The Yarmouk refugee camp on the outskirts of Damascus has fallen into the hands of Islamic State.

Residents wait to receive food aid distributed by UNRWA at the besieged al-Yarmouk camp (photo credit: REUTERS)
Residents wait to receive food aid distributed by UNRWA at the besieged al-Yarmouk camp
(photo credit: REUTERS)
A Palestinian official said on Thursday he supported a Syrian army offensive to regain control of the war-battered Yarmouk camp on the outskirts of Damascus that has fallen into the hands of Islamic State.
The radical Islamist group, which rules swathes of Syria and Iraq, seized almost all of Yarmouk in recent days, brushing aside local militia opposed to Syrian President Bashar Assad.
"They have tried to used the camp as a launching pad to expand their scope of clashes and their terror activities inside and outside the camp," said Ahmad Majdalani, a minister in the Western-backed Palestinian Authority who was sent to Damascus by the PLO leadership to discuss the crisis with the government.
Majdalani said the Syrian army alongside local Palestinian groups had had some success in pushing back the Islamic State and had so far secured 35 percent of the camp.
The sprawling Yarmouk was home to some 160,000 Palestinians before the Syrian conflict began in 2011 - refugees from the 1948 war of Israel's founding, and their descendents.
Majdalani said there were just 17,500 residents left, with around 2,000 evacuated since the latest round of fighting.
The Syrian Observatory for Human Rights, which monitors the conflict from Britain, earlier said that Islamic State controlled 90 percent of the camp after defeating fighters mainly from Aknaf Beit al-Maqdis - a Syrian and Palestinian militia opposed to Assad.

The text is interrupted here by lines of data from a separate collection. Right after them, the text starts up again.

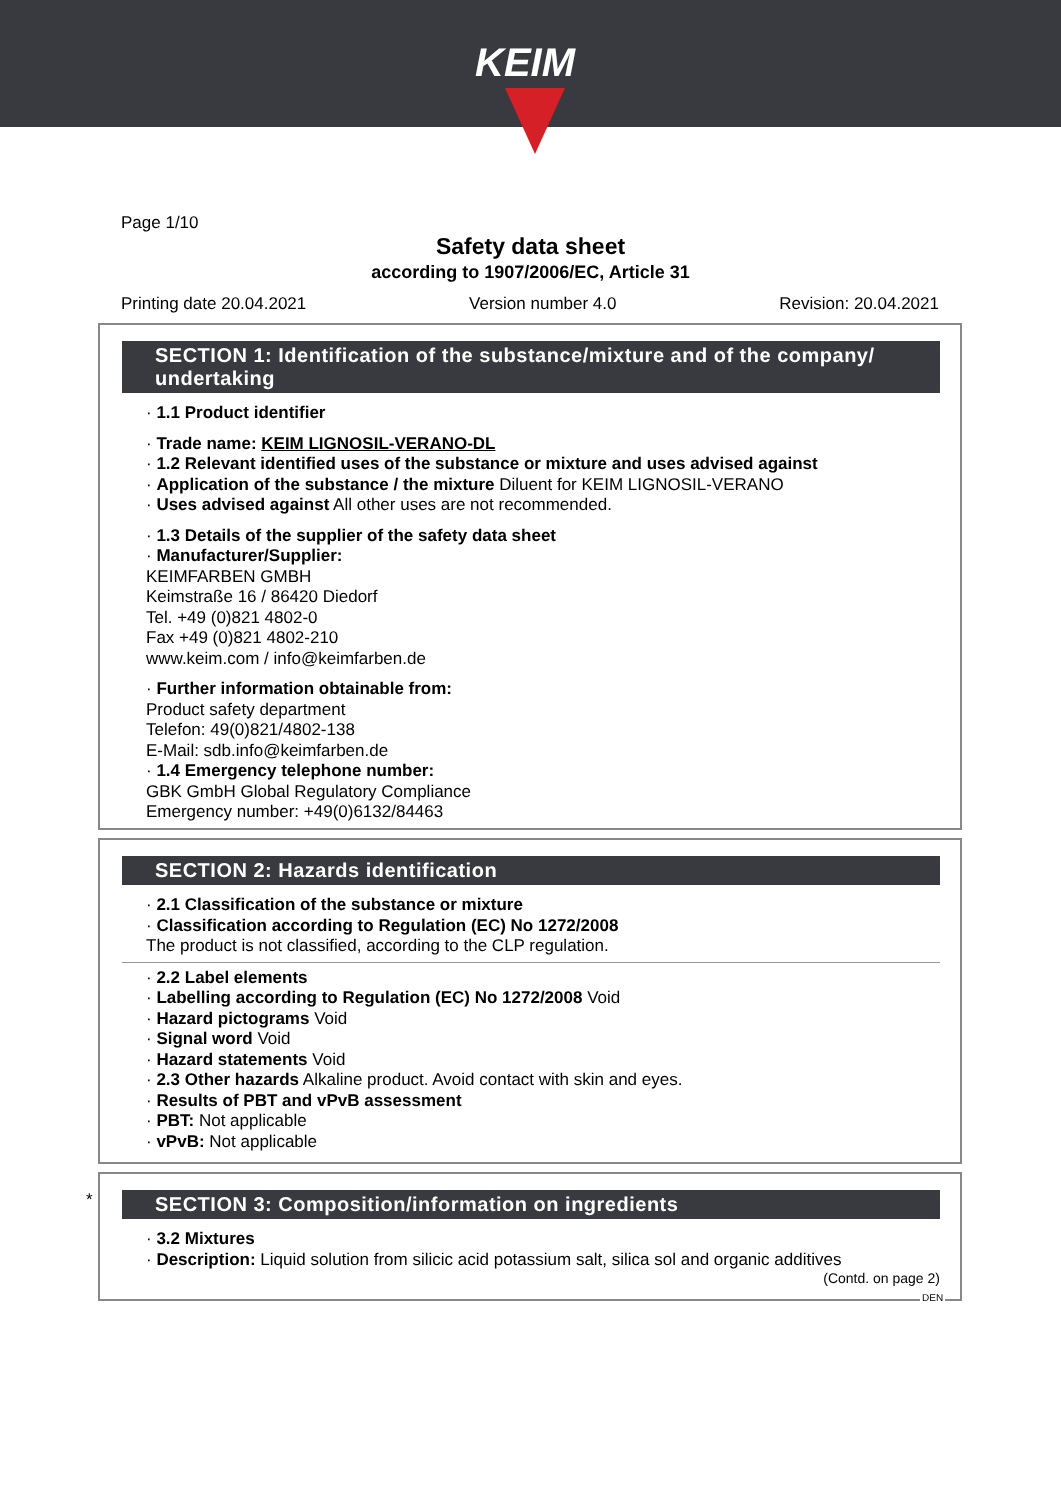KEIM
Page 1/10
Safety data sheet
according to 1907/2006/EC, Article 31
Printing date 20.04.2021 Version number 4.0 Revision: 20.04.2021
SECTION 1: Identification of the substance/mixture and of the company/ undertaking
· 1.1 Product identifier
· Trade name: KEIM LIGNOSIL-VERANO-DL
· 1.2 Relevant identified uses of the substance or mixture and uses advised against
· Application of the substance / the mixture Diluent for KEIM LIGNOSIL-VERANO
· Uses advised against All other uses are not recommended.
· 1.3 Details of the supplier of the safety data sheet
· Manufacturer/Supplier:
KEIMFARBEN GMBH
Keimstraße 16 / 86420 Diedorf
Tel. +49 (0)821 4802-0
Fax +49 (0)821 4802-210
www.keim.com / info@keimfarben.de
· Further information obtainable from:
Product safety department
Telefon: 49(0)821/4802-138
E-Mail: sdb.info@keimfarben.de
· 1.4 Emergency telephone number:
GBK GmbH Global Regulatory Compliance
Emergency number: +49(0)6132/84463
SECTION 2: Hazards identification
· 2.1 Classification of the substance or mixture
· Classification according to Regulation (EC) No 1272/2008
The product is not classified, according to the CLP regulation.
· 2.2 Label elements
· Labelling according to Regulation (EC) No 1272/2008 Void
· Hazard pictograms Void
· Signal word Void
· Hazard statements Void
· 2.3 Other hazards Alkaline product. Avoid contact with skin and eyes.
· Results of PBT and vPvB assessment
· PBT: Not applicable
· vPvB: Not applicable
*
SECTION 3: Composition/information on ingredients
· 3.2 Mixtures
· Description: Liquid solution from silicic acid potassium salt, silica sol and organic additives
(Contd. on page 2)
DEN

Islamic State, the most powerful insurgent group in Syria, is now only a few kilometers from Assad's seat of power.
The Palestinian official echoed the Syrian government line that only way to rid the camp of the ultra radical militants was through force.

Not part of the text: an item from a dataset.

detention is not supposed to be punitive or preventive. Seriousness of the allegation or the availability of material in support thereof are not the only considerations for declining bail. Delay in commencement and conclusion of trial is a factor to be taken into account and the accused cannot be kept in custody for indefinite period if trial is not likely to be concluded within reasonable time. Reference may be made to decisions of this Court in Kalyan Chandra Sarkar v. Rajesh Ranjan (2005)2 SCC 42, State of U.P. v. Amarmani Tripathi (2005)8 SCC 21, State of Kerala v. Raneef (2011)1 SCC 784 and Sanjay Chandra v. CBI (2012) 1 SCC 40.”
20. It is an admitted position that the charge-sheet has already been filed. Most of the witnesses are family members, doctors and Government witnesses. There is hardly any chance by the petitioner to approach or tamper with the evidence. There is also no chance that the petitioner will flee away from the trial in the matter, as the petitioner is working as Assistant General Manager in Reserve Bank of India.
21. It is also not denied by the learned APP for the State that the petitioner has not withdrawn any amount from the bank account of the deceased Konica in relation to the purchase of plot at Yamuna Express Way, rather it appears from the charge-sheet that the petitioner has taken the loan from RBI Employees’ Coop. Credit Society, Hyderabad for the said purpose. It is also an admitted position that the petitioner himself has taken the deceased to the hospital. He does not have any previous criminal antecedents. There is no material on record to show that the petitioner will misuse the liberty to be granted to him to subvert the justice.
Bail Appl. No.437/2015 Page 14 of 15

"What we have agreed with our Syrian brothers and factions is that the options that existed for a political solution were closed by the fighters of Daesh," he said, using a derogatory term for Islamist State.
"The crimes they have committed ... left us with no choice except a security one that respects the partnership with the Syrian state," he told a news conference in Damascus.
The Observatory has said Syrian air force jets had been waging a bombing campaign on militant hideouts in the camp almost daily since Islamic State fighters infiltrated from the adjacent, rebel-held Hajar al Aswad neighborhood.
The United Nations has said it is extremely concerned about the safety and protection of Syrians and Palestinians in the camp. Civilians trapped there have long suffered a government siege that has led to chronic food shortages and disease.
Majdalani said the Islamic State drive to seize Yarmouk had upset a fragile status quo that reigned inside the camp since it was taken over by opposition groups over two years ago and was an attempt to suck Palestinians into the wider Syrian conflict.